Plus encore il convient de distinguer entre les éléments de ligne et les compromis négociés avec les autorités. C'est dans ce sens qu'il faut prendre ce concept tout en ayant un regard critique sur son utilisation normative de façon locale.

De tout temps le « groupe Genève 500 mètres de ville en plus » a postulé une parité entre logements et emplois, dans un souci de rééquilibrage et de limitation non dogmatique des mouvements pendulaires entre l'ancienne et la nouvelle Genève. C'est dans ce sens qu'il a utilisé cette approche dans le chiffrage du projet territorial urbain transfrontalier qui vise à terme la réalisation nouvelle de 200.000 logements et de 200.000 emplois. Toutefois ce postulat s'accompagne en revanche d'un autre concept « desserrer la ville pour faire la Ville ». En effet suite au constat d'échec de la mise en pratique du slogan « construire la ville en ville » des années 80 et qui, sous pression de l'écologie interpartis, ressurgit dangereusement, il faut défendre le desserrement du centre urbain dans le sens de l'amélioration qualitative de la Ville au profit prioritairement d'espaces et d'équipements publics qui contribue à renforcer son attractivité. Or le compromis normatif acquis ne devrait s'appliquer qu'à l'ordinaire de la Ville, mais en aucun cas aux périmètres à enjeux. Dès lors que l'on propose comme équipement majeur et structurant la réalisation de la gare métropolitaine en liaison notamment avec le réseau international ferré et routier, il appartient aux autorités de s'assurer de la maitrise des réserves foncières nécessaires à ces programmes d'exception. La localisation de cette gare principale à la Praille s'accompagne de la reconnaissance de deux gares secondaires importantes, desservies également par les grandes lignes, à savoir celle de l'Aéroport et celle d'Annemasse. La gare de Cornavin deviendrait, quant à elle, une halte régionale privilégiée du futur RER.

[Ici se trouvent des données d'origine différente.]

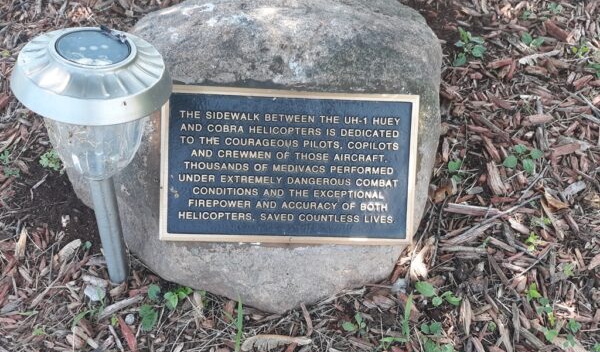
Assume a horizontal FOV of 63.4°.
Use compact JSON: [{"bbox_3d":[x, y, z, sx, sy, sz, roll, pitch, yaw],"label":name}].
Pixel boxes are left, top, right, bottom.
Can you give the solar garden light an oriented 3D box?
[{"bbox_3d":[-0.185,0.016,0.465,0.122,0.295,0.122,10,43,-5],"label":"solar garden light"}]

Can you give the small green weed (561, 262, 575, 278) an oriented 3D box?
[{"bbox_3d":[0.395,0.138,0.717,0.021,0.014,0.025,8,49,0],"label":"small green weed"}]

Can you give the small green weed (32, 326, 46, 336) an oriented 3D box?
[{"bbox_3d":[-0.275,0.163,0.513,0.014,0.006,0.008,6,45,0],"label":"small green weed"}]

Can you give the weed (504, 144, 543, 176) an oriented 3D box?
[{"bbox_3d":[0.343,-0.025,0.747,0.059,0.023,0.047,6,45,0],"label":"weed"}]

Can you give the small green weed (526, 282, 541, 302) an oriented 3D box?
[{"bbox_3d":[0.281,0.139,0.585,0.016,0.014,0.018,6,45,0],"label":"small green weed"}]

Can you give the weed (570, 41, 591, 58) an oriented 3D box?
[{"bbox_3d":[0.642,-0.289,1.111,0.046,0.027,0.044,8,49,0],"label":"weed"}]

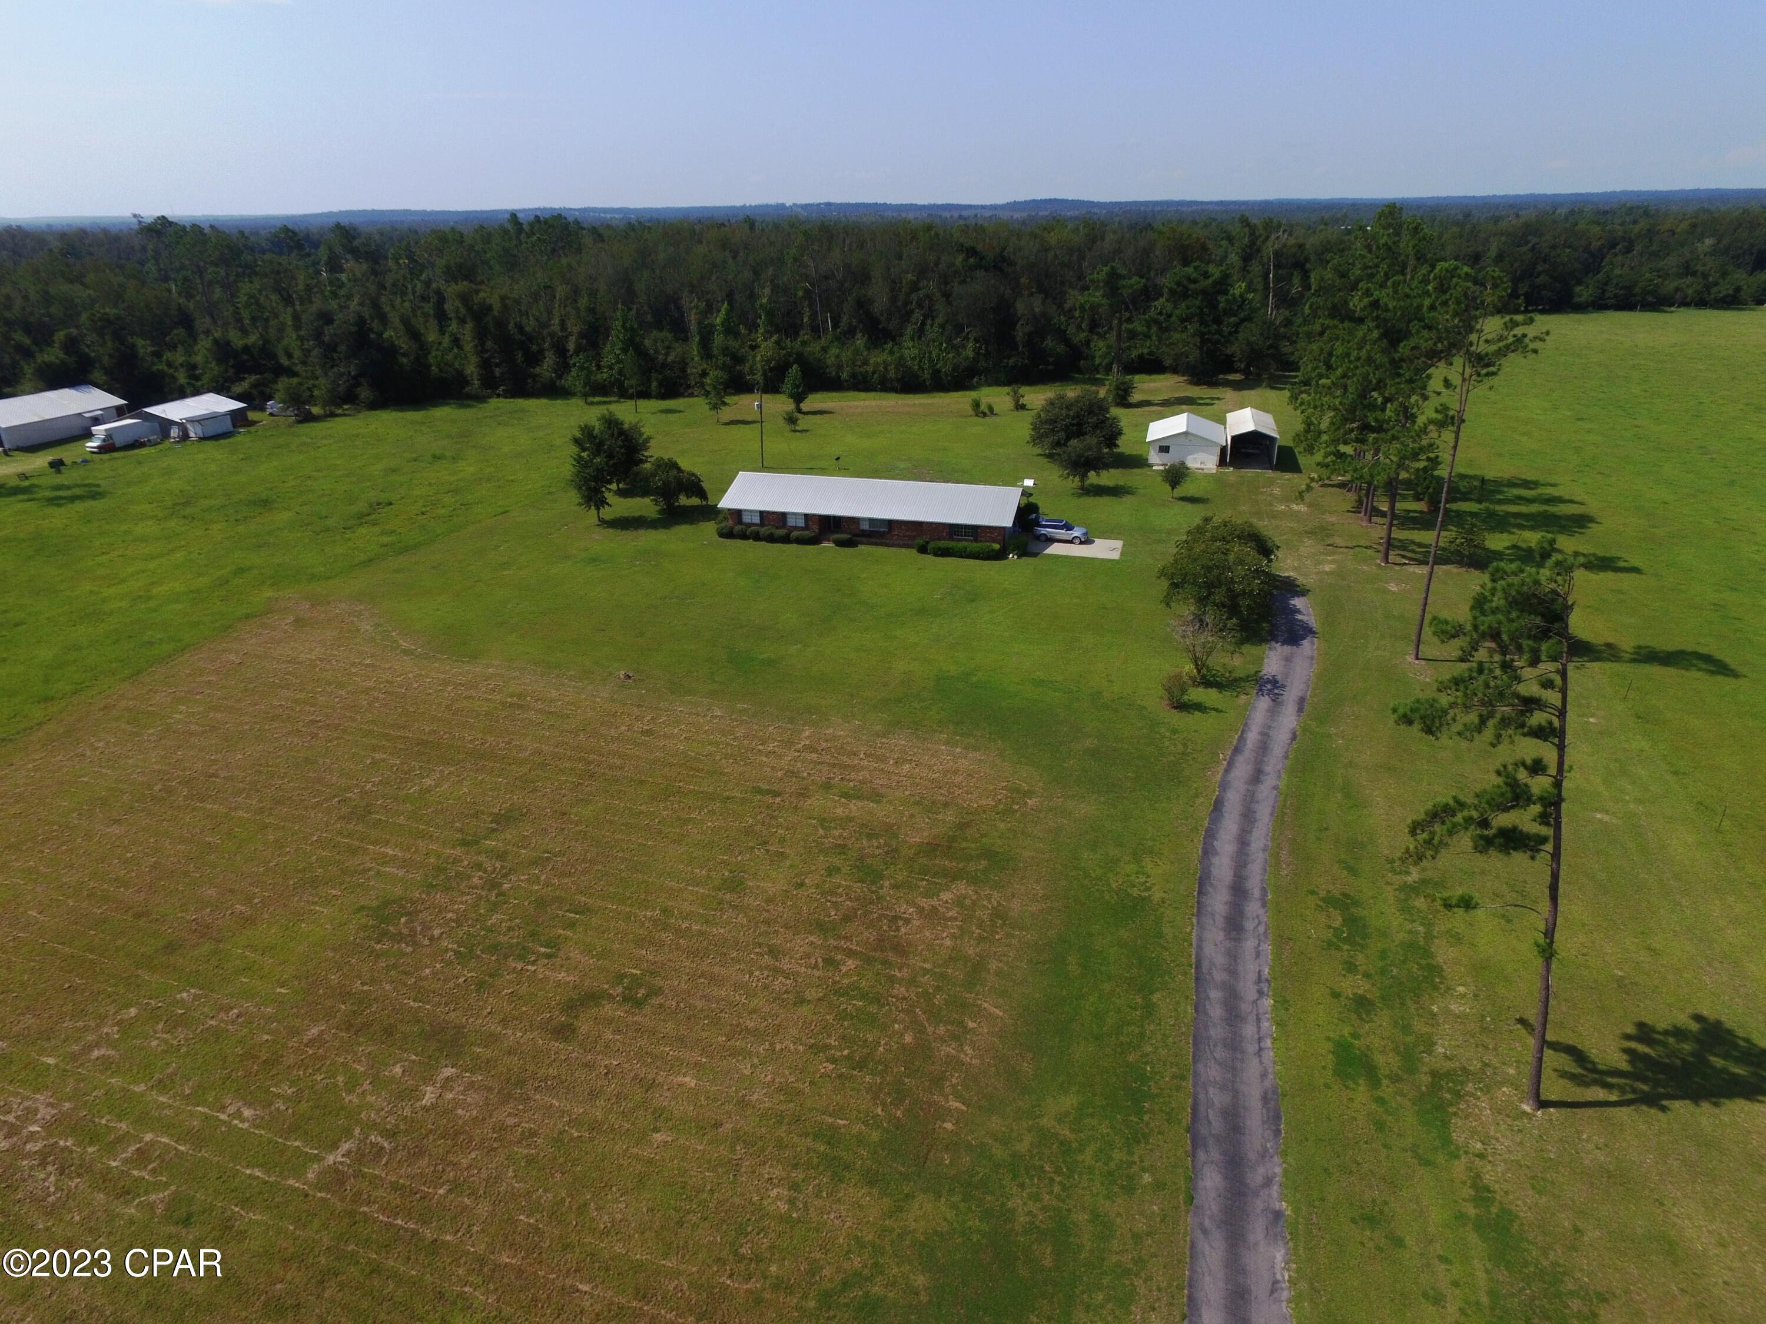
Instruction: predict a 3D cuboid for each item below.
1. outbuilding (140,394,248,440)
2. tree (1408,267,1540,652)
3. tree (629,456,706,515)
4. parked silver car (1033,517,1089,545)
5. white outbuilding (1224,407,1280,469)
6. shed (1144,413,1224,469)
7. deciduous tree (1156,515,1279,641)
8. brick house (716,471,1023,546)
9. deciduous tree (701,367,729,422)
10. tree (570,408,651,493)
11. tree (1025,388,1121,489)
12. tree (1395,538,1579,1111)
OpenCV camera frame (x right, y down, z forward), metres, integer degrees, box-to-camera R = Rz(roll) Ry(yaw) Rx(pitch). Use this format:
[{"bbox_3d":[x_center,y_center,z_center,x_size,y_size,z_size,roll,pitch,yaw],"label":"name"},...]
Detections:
[{"bbox_3d":[-98.129,-34.946,144.776,8.600,4.000,12.500,4,25,10],"label":"outbuilding"},{"bbox_3d":[34.836,-11.286,62.898,7.200,24.200,7.000,-1,24,0],"label":"tree"},{"bbox_3d":[-21.468,-17.916,102.290,7.600,5.600,7.200,-1,24,0],"label":"tree"},{"bbox_3d":[16.324,-11.846,92.143,4.800,1.800,1.950,6,25,16],"label":"parked silver car"},{"bbox_3d":[44.320,-27.297,122.873,5.350,4.100,13.500,6,25,15],"label":"white outbuilding"},{"bbox_3d":[35.755,-26.216,120.463,8.500,4.330,10.800,6,25,15],"label":"shed"},{"bbox_3d":[24.626,-6.571,74.477,8.600,6.400,9.500,-1,24,0],"label":"deciduous tree"},{"bbox_3d":[-0.601,-14.875,96.088,27.200,4.560,11.100,6,25,14],"label":"brick house"},{"bbox_3d":[-23.631,-37.740,144.019,3.800,7.700,3.800,-1,24,0],"label":"deciduous tree"},{"bbox_3d":[-28.400,-21.537,106.319,8.400,9.100,8.000,-1,24,0],"label":"tree"},{"bbox_3d":[20.843,-24.520,110.242,10.000,10.000,9.800,-1,24,0],"label":"tree"},{"bbox_3d":[19.381,5.337,32.438,5.800,19.200,5.800,-1,24,0],"label":"tree"}]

Dans ce sens l'accord proposant « un emploi-un logement », outre l'aspect moraliste pour le moins déplaisant sous-jacent –le logement c'est bien, les bureaux c'est mal - peut s'avérer contre-productif le jour où l'on devra prioriser l'un ou l'autre de ses composants. Il ne faut pas oublier que les haltes RER, a fortiori la gare centrale, sont des lieux prioritairement voués à l'emploi si l'on veut un tant soit peu réaliser le transfert modal voitures-transports publics. Dès lors cette « norme » devrait s'appliquer avec une certaine souplesse dans les lieux stratégiques. Encore faudrait-il qu'il soient définis…mais ceci est une autre histoire qui se base sur une vision de la Ville future.

En l'absence d'un véritable projet rassembleur, ce compromis risque de rester aussi inefficace que les PUS (plans d'utilisation du sol).